More people are worried about meeting everyday costs now than a year ago, results of a monthly survey by YouGov and the Centre for Economics and Business Research (Cebr) show.

Households were asked how they think their financial situation will change in the next year. The pollsters scored the responses – with anything above 100 deemed as positive, while a number below 100 indicates a more negative outlook.

The score exceeded 100 a year ago, but – over recent months while the cost-of-living crisis has worsened – it fell from 59.7 to 49.1, with the worst decline over the past month.

“The ongoing cost-of-living crisis and uncertainty caused by continued conflict in Ukraine has, once again, seriously impacted on both consumer confidence and the public’s household finances,” said Emma McInnes, global head of financial services at YouGov.

“For the second month running, tumbling household finance measures – both retrospective and forward-looking – find themselves at their lowest ever level since tracking began almost 10 years ago.”

In his spring statement last month, chancellor Rishi Sunak responded to calls for him to soften the blow of the cost-of-living crisis by promising to raise the National Insurance threshold by £3,000 to £12,750 from July, and to lower basic tax rates from 2024.

Earlier, in February, he announced an energy bills rebate via council tax of between £150 and £350.

But critics said that the government’s measures do not go far enough, as the Bank of England has predicted that inflation will “reach around 8 per cent this spring” and climb “even higher later this year” before falling “considerably over the next couple of years.”

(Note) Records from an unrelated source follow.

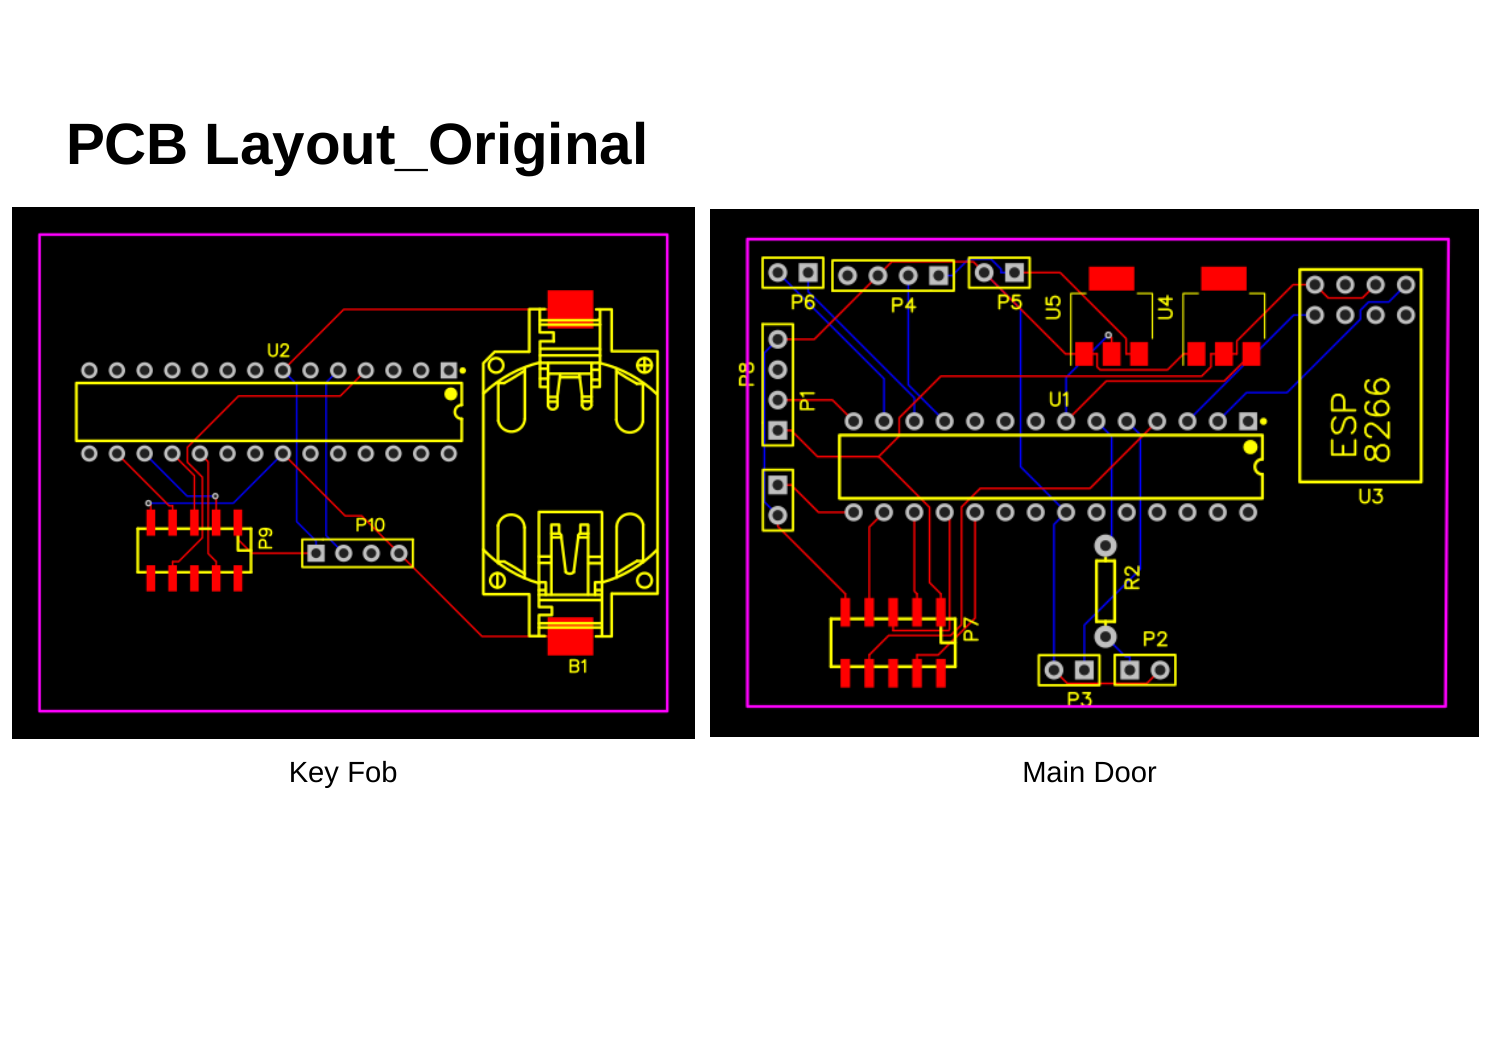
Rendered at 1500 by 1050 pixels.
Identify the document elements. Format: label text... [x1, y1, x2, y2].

title PCB Layout_Original [51, 90, 1449, 208]
text_box Key Fob [273, 748, 416, 802]
picture [12, 207, 695, 739]
text_box Main Door [1007, 746, 1182, 802]
picture [710, 209, 1479, 737]
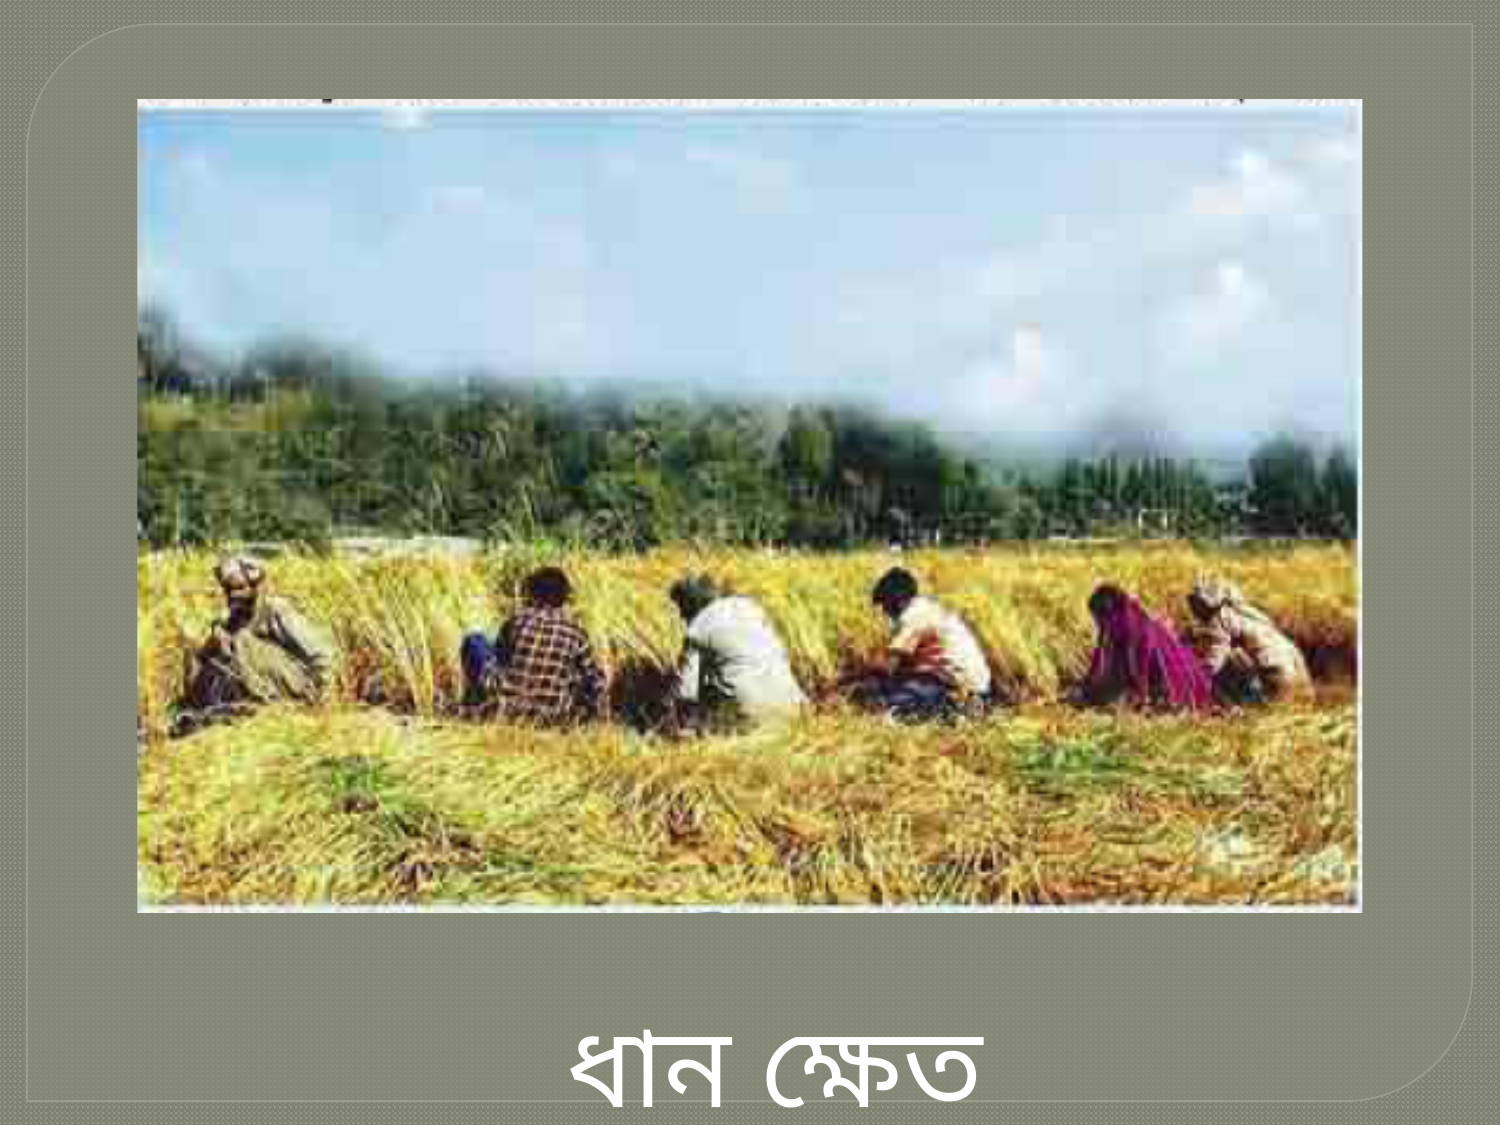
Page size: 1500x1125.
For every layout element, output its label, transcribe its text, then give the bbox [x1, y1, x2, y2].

text_box ধান ক্ষেত [487, 987, 1063, 1125]
picture [137, 99, 1363, 913]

Kay Neufeld, at Cebr, said: “With inflation hitting 6.2 per cent in February on the CPI (consumer prices index) measure, the cost-of-living crisis has well and truly arrived in the UK, which goes some way to explaining the dismay expressed by households looking at their financial situation.

“The limited measures announced by Chancellor Rishi Sunak in the spring statement have evidently failed to reassure the majority of consumers.”